Biographies, biographers, and interesting people

A Writer’s Notebook

research photoI’m starting a new book, which is always exciting. Especially since the first step is the research, my favorite part. I think of the research as a mystery to be solved. I start with a few general sources to get the basic framework. Then I follow the clues with one leading to another.

This makes it sound like my research is very orderly, but that’s not the case. As I follow clues, I often end up flying off in several directions trying to research different parts of a book all at once. It’s my special form of procrastination. Researching so many ideas makes me feel like I’m accomplishing something, but the truth is that I’m not making any forward progress.

Fortunately, I’ve learned to rein myself in a bit thanks to a tip I got from James Cross Giblin at a writers’ conference where he was speaking. He said that he always kept a notebook nearby when he was researching. When he got an idea he wanted to pursue further, he jotted it down in the notebook as something to investigate later. It was a way to make sure he wouldn’t forget that thought, but in the meantime, he could focus on the idea at hand. So I began keeping a notebook for each book. It has helped make my research time more productive.

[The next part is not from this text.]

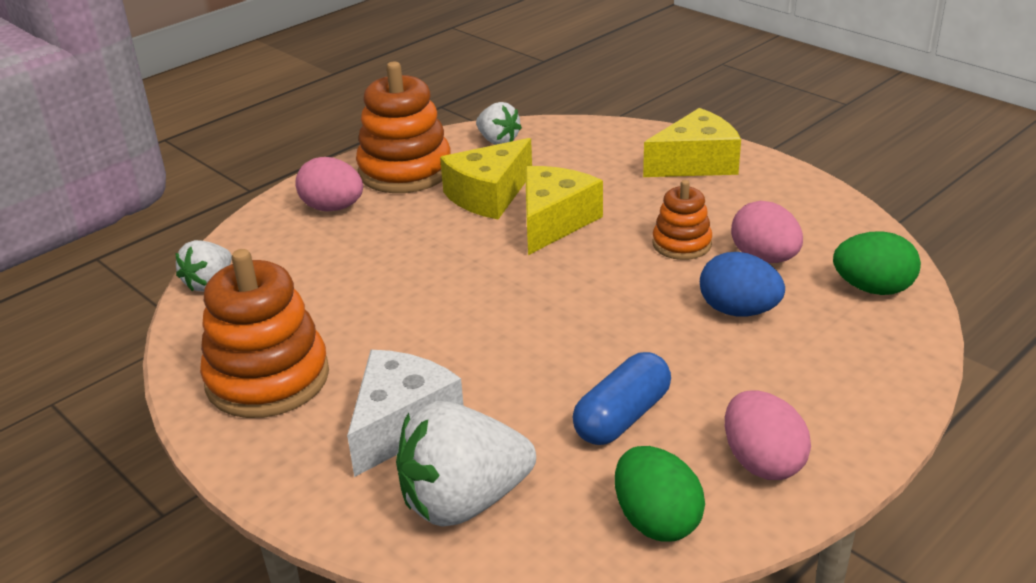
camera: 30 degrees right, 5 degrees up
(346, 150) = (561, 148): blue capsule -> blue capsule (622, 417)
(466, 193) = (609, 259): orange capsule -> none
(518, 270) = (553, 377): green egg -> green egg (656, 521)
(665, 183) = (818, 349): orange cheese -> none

In addition to jotting down ideas to check out later, I make notes about possible sources. Often the author of one source refers to another reference that I want to check, but following that clue when I’m in the middle of a productive writing or researching cycle is not a good use of my time. So I add the source to my notebook and check it out later.

Finally, I use the notebook as a place to store whole paragraphs that I might use in the text. I don’t set out to write paragraphs, but sometimes passages come to me and I don’t want to lose them. So they go into the notebook. A bonus is that those pre-written paragraphs help when I’m struggling to write the first draft.

I still tend to fly off in several directions at once when I’m researching. The excitement of a new book is hard to control. But my notebook can usually get me back on course. It helps me focus on following each clue one at a time.

Comments on: "A Writer’s Notebook" (1)

  1. Barbara Thompson said:

    Thanks for the research and organization tips, Barb.